I’ve been using Linux for almost two years now, and what a ride it’s been. I started with Linux Mint Cinnamon, dual-booting with Windows. After a month, I realized I didn’t really need Windows anymore, so I wiped it out and went full-time Linux.
That’s when the distro-hopping phase began. I tried Ubuntu, openSUSE, Manjaro, Fedora, and even Arch Linux. Eventually, I found my home in Fedora Workstation. It felt balanced — stable, modern, and polished.
Since I mostly do coding-related work, I never had much dependency on Microsoft Office. LibreOffice was more than enough for occasional document work. Everything I needed just worked.
The Dual-Boot Detour
About three months ago, I had to dual-boot with Windows again because a few software setups on Fedora were giving me a hard time. But that didn’t last long. Once I got things working again, I switched back to Fedora-only.
Then came Omerchy (yep, that hype got me too). I gave it a try, but I wasn’t ready for Hyprland yet, so back to Fedora I went.

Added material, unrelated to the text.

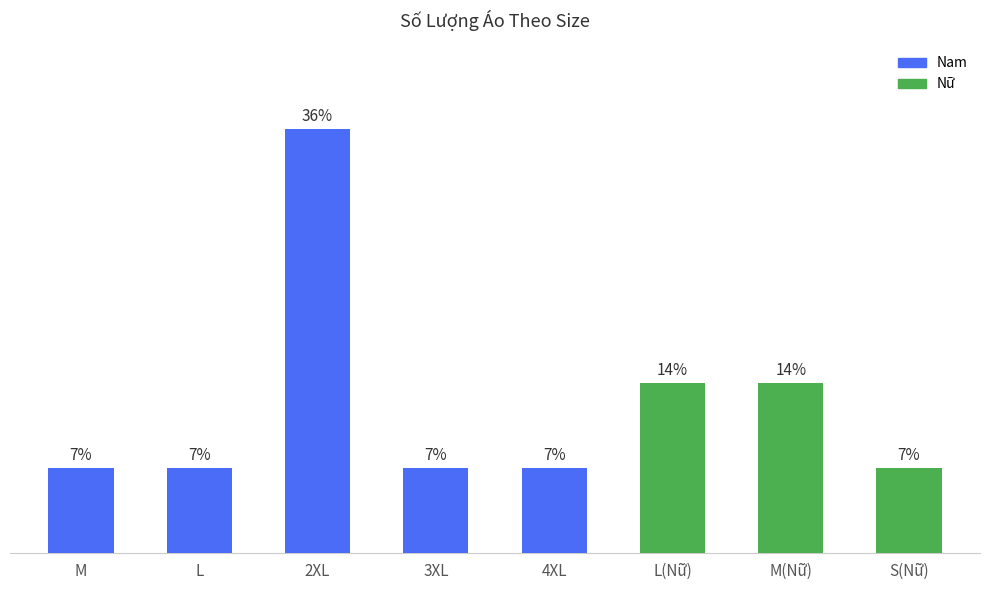

At which category does the chart reach its minimum across all series?

M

The Mistake: Installing Fedora 43 Beta
Last week, I decided to install Fedora 43 Beta. On my only machine.
No dual boot. No VM. Just pure Fedora Beta.
Big mistake.
It started off fine — smooth and fast. But then, last night, I ran:
sudo dnf upgrade
Halfway through the update, my Wi-Fi disconnected. When I tried to run the upgrade again, I got this error:
the operation would result in removing the following protected packages: systemd-udev
I tried:
sudo dnf autoclean
That worked fine, but the upgrade command still failed. So I rebooted.
And that’s where everything fell apart.
The Crash
After reboot, I couldn’t log in. Every time I entered my password, the UI froze.
Switching to a TTY with Ctrl + Alt + F6 worked — I could log in to the terminal, but no GUI.
I searched around and found others facing similar issues. Someone suggested running:
sudo dnf remove --duplicates
But that’s not even recognised as a valid command.
sudo dnf distro-sync
No luck with it also.
Then I stumbled upon a random gist that claimed to fix “duplicate packages” issues.
Several users commented that it worked for them.
So I ran it. Without verifying what it did.
And that completely broke my system.
Now, even basic system commands like sudo, su, ssh, and dnf stopped working.
Running any of them gave me:
error while loading shared libraries: libcrypto.so.3
Even reboot didn’t work. I was locked in a half-dead terminal session.
My USB wasn’t being recognized either, so I couldn’t back up anything.
What I Lost
Thankfully, I had a partial backup from when I switched from Omerchy. But I still lost two major projects:
My college project, a RAG-based chatbot I’d been working on.
An Android app, almost finished but not yet pushed to GitHub.
That one really hurt.
Lessons Learned
Here’s what I learned the hard way:
Never install a beta OS as your daily driver — no matter how stable it looks.
Always verify random commands before running them, especially from gists or forums.
Keep regular backups, not just occasional ones.
If you’re doing serious work, use LTS or stable releases.
When updating, make sure your internet connection is stable (especially with dnf upgrade).
Final Thoughts
Despite everything, I still love Fedora. It’s my favorite Linux distro by far.
But this experience was a reminder that even the best system can break if you’re careless with updates and commands.
I’ll be reinstalling Fedora — the stable version this time — and setting up a proper backup routine before anything else.
If you’re a fellow Linux enthusiast, learn from my mistakes: curiosity is great, but always have a safety net.